(Part of a data file)
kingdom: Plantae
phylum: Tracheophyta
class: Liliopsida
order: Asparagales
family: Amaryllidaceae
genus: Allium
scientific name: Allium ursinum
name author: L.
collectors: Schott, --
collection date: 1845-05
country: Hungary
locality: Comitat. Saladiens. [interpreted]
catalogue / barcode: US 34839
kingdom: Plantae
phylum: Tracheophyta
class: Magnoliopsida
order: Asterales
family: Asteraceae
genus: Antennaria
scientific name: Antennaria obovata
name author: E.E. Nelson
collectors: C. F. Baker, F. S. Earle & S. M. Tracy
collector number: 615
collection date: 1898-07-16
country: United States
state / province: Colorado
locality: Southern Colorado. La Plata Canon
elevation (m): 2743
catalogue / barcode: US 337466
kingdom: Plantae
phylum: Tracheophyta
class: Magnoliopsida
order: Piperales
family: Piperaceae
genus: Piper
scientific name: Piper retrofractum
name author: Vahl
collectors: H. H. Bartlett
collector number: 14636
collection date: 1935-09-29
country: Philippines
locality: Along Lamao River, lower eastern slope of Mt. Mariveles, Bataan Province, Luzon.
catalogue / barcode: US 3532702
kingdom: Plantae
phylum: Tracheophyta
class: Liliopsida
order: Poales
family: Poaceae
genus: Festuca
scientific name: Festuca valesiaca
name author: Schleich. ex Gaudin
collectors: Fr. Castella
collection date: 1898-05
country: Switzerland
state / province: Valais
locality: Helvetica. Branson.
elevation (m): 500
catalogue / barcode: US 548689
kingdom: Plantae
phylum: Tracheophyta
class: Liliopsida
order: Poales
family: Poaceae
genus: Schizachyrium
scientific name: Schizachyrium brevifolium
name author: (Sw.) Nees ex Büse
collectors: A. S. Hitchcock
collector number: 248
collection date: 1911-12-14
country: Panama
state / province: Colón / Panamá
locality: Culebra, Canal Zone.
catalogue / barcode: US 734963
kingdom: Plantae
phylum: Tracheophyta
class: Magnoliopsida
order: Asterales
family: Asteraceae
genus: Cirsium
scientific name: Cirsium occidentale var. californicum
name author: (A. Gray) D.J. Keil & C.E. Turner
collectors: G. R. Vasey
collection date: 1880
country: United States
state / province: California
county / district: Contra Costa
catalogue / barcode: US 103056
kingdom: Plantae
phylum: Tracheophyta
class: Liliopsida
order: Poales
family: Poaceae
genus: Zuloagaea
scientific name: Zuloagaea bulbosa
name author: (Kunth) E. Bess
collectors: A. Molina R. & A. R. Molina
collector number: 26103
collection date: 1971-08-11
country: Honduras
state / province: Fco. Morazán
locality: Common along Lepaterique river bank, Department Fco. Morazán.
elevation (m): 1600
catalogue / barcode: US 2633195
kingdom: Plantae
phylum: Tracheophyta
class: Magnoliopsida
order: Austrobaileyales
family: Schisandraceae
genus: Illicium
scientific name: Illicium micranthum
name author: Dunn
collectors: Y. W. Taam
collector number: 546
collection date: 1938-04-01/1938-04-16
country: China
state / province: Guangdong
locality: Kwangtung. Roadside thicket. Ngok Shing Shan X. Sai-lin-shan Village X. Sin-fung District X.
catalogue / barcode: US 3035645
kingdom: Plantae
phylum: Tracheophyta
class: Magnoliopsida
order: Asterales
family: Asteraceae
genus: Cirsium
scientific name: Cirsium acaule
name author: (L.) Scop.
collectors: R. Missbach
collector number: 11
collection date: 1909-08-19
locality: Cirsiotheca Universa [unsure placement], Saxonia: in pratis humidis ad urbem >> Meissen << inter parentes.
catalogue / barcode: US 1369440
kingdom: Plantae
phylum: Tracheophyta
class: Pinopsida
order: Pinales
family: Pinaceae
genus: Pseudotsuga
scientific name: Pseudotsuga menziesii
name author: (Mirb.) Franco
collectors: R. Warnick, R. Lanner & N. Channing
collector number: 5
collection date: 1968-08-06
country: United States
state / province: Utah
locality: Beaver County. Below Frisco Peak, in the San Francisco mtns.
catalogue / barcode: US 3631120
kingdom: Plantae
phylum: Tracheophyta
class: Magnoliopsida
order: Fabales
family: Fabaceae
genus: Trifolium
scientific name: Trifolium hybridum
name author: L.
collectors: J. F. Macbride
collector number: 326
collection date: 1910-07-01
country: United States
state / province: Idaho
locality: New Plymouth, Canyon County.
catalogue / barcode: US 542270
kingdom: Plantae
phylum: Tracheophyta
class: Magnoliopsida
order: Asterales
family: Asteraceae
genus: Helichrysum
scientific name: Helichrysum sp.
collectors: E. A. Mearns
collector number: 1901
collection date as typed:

What is required
Turn all the items above into a JSON list of strings, with one string for each line and blank lines left out.

Task output
[
  "kingdom: Plantae",
  "phylum: Tracheophyta",
  "class: Liliopsida",
  "order: Asparagales",
  "family: Amaryllidaceae",
  "genus: Allium",
  "scientific name: Allium ursinum",
  "name author: L.",
  "collectors: Schott, --",
  "collection date: 1845-05",
  "country: Hungary",
  "locality: Comitat. Saladiens. [interpreted]",
  "catalogue / barcode: US 34839",
  "kingdom: Plantae",
  "phylum: Tracheophyta",
  "class: Magnoliopsida",
  "order: Asterales",
  "family: Asteraceae",
  "genus: Antennaria",
  "scientific name: Antennaria obovata",
  "name author: E.E. Nelson",
  "collectors: C. F. Baker, F. S. Earle & S. M. Tracy",
  "collector number: 615",
  "collection date: 1898-07-16",
  "country: United States",
  "state / province: Colorado",
  "locality: Southern Colorado. La Plata Canon",
  "elevation (m): 2743",
  "catalogue / barcode: US 337466",
  "kingdom: Plantae",
  "phylum: Tracheophyta",
  "class: Magnoliopsida",
  "order: Piperales",
  "family: Piperaceae",
  "genus: Piper",
  "scientific name: Piper retrofractum",
  "name author: Vahl",
  "collectors: H. H. Bartlett",
  "collector number: 14636",
  "collection date: 1935-09-29",
  "country: Philippines",
  "locality: Along Lamao River, lower eastern slope of Mt. Mariveles, Bataan Province, Luzon.",
  "catalogue / barcode: US 3532702",
  "kingdom: Plantae",
  "phylum: Tracheophyta",
  "class: Liliopsida",
  "order: Poales",
  "family: Poaceae",
  "genus: Festuca",
  "scientific name: Festuca valesiaca",
  "name author: Schleich. ex Gaudin",
  "collectors: Fr. Castella",
  "collection date: 1898-05",
  "country: Switzerland",
  "state / province: Valais",
  "locality: Helvetica. Branson.",
  "elevation (m): 500",
  "catalogue / barcode: US 548689",
  "kingdom: Plantae",
  "phylum: Tracheophyta",
  "class: Liliopsida",
  "order: Poales",
  "family: Poaceae",
  "genus: Schizachyrium",
  "scientific name: Schizachyrium brevifolium",
  "name author: (Sw.) Nees ex Büse",
  "collectors: A. S. Hitchcock",
  "collector number: 248",
  "collection date: 1911-12-14",
  "country: Panama",
  "state / province: Colón / Panamá",
  "locality: Culebra, Canal Zone.",
  "catalogue / barcode: US 734963",
  "kingdom: Plantae",
  "phylum: Tracheophyta",
  "class: Magnoliopsida",
  "order: Asterales",
  "family: Asteraceae",
  "genus: Cirsium",
  "scientific name: Cirsium occidentale var. californicum",
  "name author: (A. Gray) D.J. Keil & C.E. Turner",
  "collectors: G. R. Vasey",
  "collection date: 1880",
  "country: United States",
  "state / province: California",
  "county / district: Contra Costa",
  "catalogue / barcode: US 103056",
  "kingdom: Plantae",
  "phylum: Tracheophyta",
  "class: Liliopsida",
  "order: Poales",
  "family: Poaceae",
  "genus: Zuloagaea",
  "scientific name: Zuloagaea bulbosa",
  "name author: (Kunth) E. Bess",
  "collectors: A. Molina R. & A. R. Molina",
  "collector number: 26103",
  "collection date: 1971-08-11",
  "country: Honduras",
  "state / province: Fco. Morazán",
  "locality: Common along Lepaterique river bank, Department Fco. Morazán.",
  "elevation (m): 1600",
  "catalogue / barcode: US 2633195",
  "kingdom: Plantae",
  "phylum: Tracheophyta",
  "class: Magnoliopsida",
  "order: Austrobaileyales",
  "family: Schisandraceae",
  "genus: Illicium",
  "scientific name: Illicium micranthum",
  "name author: Dunn",
  "collectors: Y. W. Taam",
  "collector number: 546",
  "collection date: 1938-04-01/1938-04-16",
  "country: China",
  "state / province: Guangdong",
  "locality: Kwangtung. Roadside thicket. Ngok Shing Shan X. Sai-lin-shan Village X. Sin-fung District X.",
  "catalogue / barcode: US 3035645",
  "kingdom: Plantae",
  "phylum: Tracheophyta",
  "class: Magnoliopsida",
  "order: Asterales",
  "family: Asteraceae",
  "genus: Cirsium",
  "scientific name: Cirsium acaule",
  "name author: (L.) Scop.",
  "collectors: R. Missbach",
  "collector number: 11",
  "collection date: 1909-08-19",
  "locality: Cirsiotheca Universa [unsure placement], Saxonia: in pratis humidis ad urbem >> Meissen << inter parentes.",
  "catalogue / barcode: US 1369440",
  "kingdom: Plantae",
  "phylum: Tracheophyta",
  "class: Pinopsida",
  "order: Pinales",
  "family: Pinaceae",
  "genus: Pseudotsuga",
  "scientific name: Pseudotsuga menziesii",
  "name author: (Mirb.) Franco",
  "collectors: R. Warnick, R. Lanner & N. Channing",
  "collector number: 5",
  "collection date: 1968-08-06",
  "country: United States",
  "state / province: Utah",
  "locality: Beaver County. Below Frisco Peak, in the San Francisco mtns.",
  "catalogue / barcode: US 3631120",
  "kingdom: Plantae",
  "phylum: Tracheophyta",
  "class: Magnoliopsida",
  "order: Fabales",
  "family: Fabaceae",
  "genus: Trifolium",
  "scientific name: Trifolium hybridum",
  "name author: L.",
  "collectors: J. F. Macbride",
  "collector number: 326",
  "collection date: 1910-07-01",
  "country: United States",
  "state / province: Idaho",
  "locality: New Plymouth, Canyon County.",
  "catalogue / barcode: US 542270",
  "kingdom: Plantae",
  "phylum: Tracheophyta",
  "class: Magnoliopsida",
  "order: Asterales",
  "family: Asteraceae",
  "genus: Helichrysum",
  "scientific name: Helichrysum sp.",
  "collectors: E. A. Mearns",
  "collector number: 1901",
  "collection date as typed:"
]